-- Opening Marker --
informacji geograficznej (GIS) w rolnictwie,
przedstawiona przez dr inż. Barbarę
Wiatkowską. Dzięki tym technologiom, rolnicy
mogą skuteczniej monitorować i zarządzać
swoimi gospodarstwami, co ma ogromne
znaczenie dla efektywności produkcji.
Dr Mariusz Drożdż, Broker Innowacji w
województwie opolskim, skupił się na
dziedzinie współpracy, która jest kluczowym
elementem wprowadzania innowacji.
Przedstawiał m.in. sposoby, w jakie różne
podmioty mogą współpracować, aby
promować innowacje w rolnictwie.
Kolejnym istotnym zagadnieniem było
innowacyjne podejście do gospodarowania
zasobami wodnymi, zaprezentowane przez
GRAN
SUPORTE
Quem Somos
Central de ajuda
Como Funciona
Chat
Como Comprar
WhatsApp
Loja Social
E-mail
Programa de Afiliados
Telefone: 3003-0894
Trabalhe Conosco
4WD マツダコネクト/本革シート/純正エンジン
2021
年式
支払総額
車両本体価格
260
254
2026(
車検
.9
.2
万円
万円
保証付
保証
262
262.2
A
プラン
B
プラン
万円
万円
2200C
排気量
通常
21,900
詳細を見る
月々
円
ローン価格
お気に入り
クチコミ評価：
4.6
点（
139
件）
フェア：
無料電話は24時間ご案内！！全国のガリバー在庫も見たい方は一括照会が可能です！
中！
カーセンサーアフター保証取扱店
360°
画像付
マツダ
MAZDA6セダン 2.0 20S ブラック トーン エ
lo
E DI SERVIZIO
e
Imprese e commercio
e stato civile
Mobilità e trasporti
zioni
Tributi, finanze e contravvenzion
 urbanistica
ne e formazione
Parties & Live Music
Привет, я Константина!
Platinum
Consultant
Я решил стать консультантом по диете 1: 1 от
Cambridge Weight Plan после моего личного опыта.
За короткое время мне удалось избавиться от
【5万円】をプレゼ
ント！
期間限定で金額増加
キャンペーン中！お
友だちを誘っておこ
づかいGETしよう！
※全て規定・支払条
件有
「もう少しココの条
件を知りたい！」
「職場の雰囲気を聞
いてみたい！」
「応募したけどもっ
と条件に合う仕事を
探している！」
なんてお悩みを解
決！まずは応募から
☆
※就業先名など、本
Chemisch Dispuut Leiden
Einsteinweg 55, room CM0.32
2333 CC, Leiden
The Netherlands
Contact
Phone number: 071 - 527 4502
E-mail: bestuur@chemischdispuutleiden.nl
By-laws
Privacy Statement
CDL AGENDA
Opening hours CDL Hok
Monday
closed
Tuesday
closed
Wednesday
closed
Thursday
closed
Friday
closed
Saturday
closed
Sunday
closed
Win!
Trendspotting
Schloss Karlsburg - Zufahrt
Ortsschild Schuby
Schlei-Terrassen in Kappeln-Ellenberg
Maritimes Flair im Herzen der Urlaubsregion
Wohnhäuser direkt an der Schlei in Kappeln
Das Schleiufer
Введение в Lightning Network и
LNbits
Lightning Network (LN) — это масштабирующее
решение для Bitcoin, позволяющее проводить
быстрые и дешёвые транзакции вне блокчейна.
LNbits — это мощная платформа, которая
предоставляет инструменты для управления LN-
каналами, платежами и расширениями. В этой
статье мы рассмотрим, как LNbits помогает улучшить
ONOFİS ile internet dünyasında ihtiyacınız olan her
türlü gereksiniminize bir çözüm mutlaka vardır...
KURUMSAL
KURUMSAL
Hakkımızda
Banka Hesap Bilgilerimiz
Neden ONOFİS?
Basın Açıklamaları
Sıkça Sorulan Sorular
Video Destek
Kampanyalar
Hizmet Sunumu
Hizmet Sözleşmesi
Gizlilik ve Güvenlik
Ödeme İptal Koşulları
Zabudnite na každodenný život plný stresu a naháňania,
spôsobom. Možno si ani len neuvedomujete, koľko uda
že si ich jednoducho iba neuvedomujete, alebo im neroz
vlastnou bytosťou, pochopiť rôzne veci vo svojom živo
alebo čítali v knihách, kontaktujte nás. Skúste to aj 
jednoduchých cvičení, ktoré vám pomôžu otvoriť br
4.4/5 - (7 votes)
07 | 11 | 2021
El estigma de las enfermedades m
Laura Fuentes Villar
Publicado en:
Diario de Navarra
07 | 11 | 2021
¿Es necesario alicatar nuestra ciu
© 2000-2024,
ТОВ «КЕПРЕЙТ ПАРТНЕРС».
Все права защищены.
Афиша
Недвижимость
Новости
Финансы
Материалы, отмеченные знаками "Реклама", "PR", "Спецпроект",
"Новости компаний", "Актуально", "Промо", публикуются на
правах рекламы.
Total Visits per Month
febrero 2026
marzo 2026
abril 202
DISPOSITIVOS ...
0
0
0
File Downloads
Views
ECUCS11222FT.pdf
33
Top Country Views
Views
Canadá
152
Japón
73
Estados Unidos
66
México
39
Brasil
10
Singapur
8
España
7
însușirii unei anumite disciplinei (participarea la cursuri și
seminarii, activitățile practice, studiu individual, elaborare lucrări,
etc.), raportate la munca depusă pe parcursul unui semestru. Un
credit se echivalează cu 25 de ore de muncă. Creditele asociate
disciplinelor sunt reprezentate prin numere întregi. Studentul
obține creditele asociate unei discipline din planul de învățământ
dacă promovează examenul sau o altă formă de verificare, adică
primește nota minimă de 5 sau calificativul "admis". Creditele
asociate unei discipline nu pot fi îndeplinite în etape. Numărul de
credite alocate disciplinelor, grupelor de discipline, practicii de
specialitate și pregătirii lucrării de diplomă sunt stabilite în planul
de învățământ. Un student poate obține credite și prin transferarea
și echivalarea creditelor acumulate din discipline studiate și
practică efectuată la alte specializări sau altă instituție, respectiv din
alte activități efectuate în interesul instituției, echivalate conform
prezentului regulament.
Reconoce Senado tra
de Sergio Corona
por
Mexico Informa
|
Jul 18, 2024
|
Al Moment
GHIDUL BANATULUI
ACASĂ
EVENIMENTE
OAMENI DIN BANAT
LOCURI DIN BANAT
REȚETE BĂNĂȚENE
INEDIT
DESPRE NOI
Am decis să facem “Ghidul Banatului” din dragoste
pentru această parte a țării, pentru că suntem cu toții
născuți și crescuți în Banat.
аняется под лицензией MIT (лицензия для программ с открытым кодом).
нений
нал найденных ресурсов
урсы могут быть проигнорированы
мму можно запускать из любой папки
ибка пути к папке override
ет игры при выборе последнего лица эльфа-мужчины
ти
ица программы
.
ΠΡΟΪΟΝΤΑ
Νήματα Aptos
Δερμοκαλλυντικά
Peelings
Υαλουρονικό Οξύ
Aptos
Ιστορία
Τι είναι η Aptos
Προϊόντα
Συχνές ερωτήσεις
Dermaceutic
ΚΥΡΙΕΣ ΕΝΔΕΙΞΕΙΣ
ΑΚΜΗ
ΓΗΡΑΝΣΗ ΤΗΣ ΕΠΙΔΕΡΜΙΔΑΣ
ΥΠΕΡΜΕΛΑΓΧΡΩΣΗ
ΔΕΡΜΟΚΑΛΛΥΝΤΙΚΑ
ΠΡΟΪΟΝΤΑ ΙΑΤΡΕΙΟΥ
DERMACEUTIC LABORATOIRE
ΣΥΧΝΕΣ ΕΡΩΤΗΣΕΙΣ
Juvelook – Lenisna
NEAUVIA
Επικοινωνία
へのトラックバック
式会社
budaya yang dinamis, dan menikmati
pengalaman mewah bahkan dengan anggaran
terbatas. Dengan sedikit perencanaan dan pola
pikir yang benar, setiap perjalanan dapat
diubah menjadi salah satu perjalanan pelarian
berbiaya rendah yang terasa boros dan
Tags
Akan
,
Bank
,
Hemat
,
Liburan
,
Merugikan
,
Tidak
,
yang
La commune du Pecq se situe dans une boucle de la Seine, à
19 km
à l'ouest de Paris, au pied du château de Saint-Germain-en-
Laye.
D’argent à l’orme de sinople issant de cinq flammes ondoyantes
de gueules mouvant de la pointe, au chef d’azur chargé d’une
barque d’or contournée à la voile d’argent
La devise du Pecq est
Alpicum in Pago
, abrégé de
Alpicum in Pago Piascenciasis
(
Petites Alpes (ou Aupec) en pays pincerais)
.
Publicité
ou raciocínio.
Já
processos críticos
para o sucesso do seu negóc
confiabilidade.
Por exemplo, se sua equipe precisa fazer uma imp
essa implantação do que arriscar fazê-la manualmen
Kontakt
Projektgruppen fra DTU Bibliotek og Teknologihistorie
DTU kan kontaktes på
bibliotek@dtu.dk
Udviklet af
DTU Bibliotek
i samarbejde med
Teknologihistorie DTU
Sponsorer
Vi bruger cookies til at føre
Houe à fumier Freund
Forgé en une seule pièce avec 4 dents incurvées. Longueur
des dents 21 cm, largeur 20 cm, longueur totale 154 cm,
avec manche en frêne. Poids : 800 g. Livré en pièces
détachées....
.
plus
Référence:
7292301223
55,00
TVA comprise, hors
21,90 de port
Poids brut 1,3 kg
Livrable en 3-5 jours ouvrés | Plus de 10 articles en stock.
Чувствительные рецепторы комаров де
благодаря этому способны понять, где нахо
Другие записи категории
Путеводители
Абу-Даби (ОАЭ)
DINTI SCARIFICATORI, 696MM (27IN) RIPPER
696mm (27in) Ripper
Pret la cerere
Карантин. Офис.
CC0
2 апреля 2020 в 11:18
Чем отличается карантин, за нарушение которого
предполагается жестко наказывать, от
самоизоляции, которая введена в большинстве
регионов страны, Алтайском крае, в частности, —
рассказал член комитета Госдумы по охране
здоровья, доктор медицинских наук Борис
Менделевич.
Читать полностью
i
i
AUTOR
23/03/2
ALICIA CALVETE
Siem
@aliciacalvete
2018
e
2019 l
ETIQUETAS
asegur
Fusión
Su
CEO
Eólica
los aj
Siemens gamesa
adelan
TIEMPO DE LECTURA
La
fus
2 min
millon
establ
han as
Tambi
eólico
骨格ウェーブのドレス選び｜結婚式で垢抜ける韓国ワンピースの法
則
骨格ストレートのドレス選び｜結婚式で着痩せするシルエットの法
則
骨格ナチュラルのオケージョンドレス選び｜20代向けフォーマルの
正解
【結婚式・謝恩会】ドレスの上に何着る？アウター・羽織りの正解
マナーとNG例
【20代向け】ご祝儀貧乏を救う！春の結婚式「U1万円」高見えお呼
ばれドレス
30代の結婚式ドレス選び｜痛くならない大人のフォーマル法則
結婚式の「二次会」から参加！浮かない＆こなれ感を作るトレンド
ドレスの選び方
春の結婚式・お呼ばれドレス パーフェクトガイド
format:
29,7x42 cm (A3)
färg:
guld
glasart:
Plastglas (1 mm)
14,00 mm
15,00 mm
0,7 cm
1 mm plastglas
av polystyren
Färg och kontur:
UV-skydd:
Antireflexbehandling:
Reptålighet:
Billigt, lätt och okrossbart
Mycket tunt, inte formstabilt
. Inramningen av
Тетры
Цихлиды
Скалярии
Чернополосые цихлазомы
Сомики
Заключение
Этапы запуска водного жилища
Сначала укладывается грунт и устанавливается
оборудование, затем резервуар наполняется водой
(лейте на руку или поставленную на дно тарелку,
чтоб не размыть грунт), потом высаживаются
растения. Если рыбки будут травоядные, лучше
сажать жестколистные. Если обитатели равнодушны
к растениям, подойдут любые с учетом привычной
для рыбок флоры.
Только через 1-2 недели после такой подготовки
-- Closing Marker --
# YOUR INSTRUCTIONS
Reproduce word for word every line from the start of the entries through the line that contains "Maritimes Flair im Herzen der Urlaubsregion", including that line.

# SOLUTION TO THIS PROBLEM
informacji geograficznej (GIS) w rolnictwie,
przedstawiona przez dr inż. Barbarę
Wiatkowską. Dzięki tym technologiom, rolnicy
mogą skuteczniej monitorować i zarządzać
swoimi gospodarstwami, co ma ogromne
znaczenie dla efektywności produkcji.
Dr Mariusz Drożdż, Broker Innowacji w
województwie opolskim, skupił się na
dziedzinie współpracy, która jest kluczowym
elementem wprowadzania innowacji.
Przedstawiał m.in. sposoby, w jakie różne
podmioty mogą współpracować, aby
promować innowacje w rolnictwie.
Kolejnym istotnym zagadnieniem było
innowacyjne podejście do gospodarowania
zasobami wodnymi, zaprezentowane przez
GRAN
SUPORTE
Quem Somos
Central de ajuda
Como Funciona
Chat
Como Comprar
WhatsApp
Loja Social
E-mail
Programa de Afiliados
Telefone: 3003-0894
Trabalhe Conosco
4WD マツダコネクト/本革シート/純正エンジン
2021
年式
支払総額
車両本体価格
260
254
2026(
車検
.9
.2
万円
万円
保証付
保証
262
262.2
A
プラン
B
プラン
万円
万円
2200C
排気量
通常
21,900
詳細を見る
月々
円
ローン価格
お気に入り
クチコミ評価：
4.6
点（
139
件）
フェア：
無料電話は24時間ご案内！！全国のガリバー在庫も見たい方は一括照会が可能です！
中！
カーセンサーアフター保証取扱店
360°
画像付
マツダ
MAZDA6セダン 2.0 20S ブラック トーン エ
lo
E DI SERVIZIO
e
Imprese e commercio
e stato civile
Mobilità e trasporti
zioni
Tributi, finanze e contravvenzion
 urbanistica
ne e formazione
Parties & Live Music
Привет, я Константина!
Platinum
Consultant
Я решил стать консультантом по диете 1: 1 от
Cambridge Weight Plan после моего личного опыта.
За короткое время мне удалось избавиться от
【5万円】をプレゼ
ント！
期間限定で金額増加
キャンペーン中！お
友だちを誘っておこ
づかいGETしよう！
※全て規定・支払条
件有
「もう少しココの条
件を知りたい！」
「職場の雰囲気を聞
いてみたい！」
「応募したけどもっ
と条件に合う仕事を
探している！」
なんてお悩みを解
決！まずは応募から
☆
※就業先名など、本
Chemisch Dispuut Leiden
Einsteinweg 55, room CM0.32
2333 CC, Leiden
The Netherlands
Contact
Phone number: 071 - 527 4502
E-mail: bestuur@chemischdispuutleiden.nl
By-laws
Privacy Statement
CDL AGENDA
Opening hours CDL Hok
Monday
closed
Tuesday
closed
Wednesday
closed
Thursday
closed
Friday
closed
Saturday
closed
Sunday
closed
Win!
Trendspotting
Schloss Karlsburg - Zufahrt
Ortsschild Schuby
Schlei-Terrassen in Kappeln-Ellenberg
Maritimes Flair im Herzen der Urlaubsregion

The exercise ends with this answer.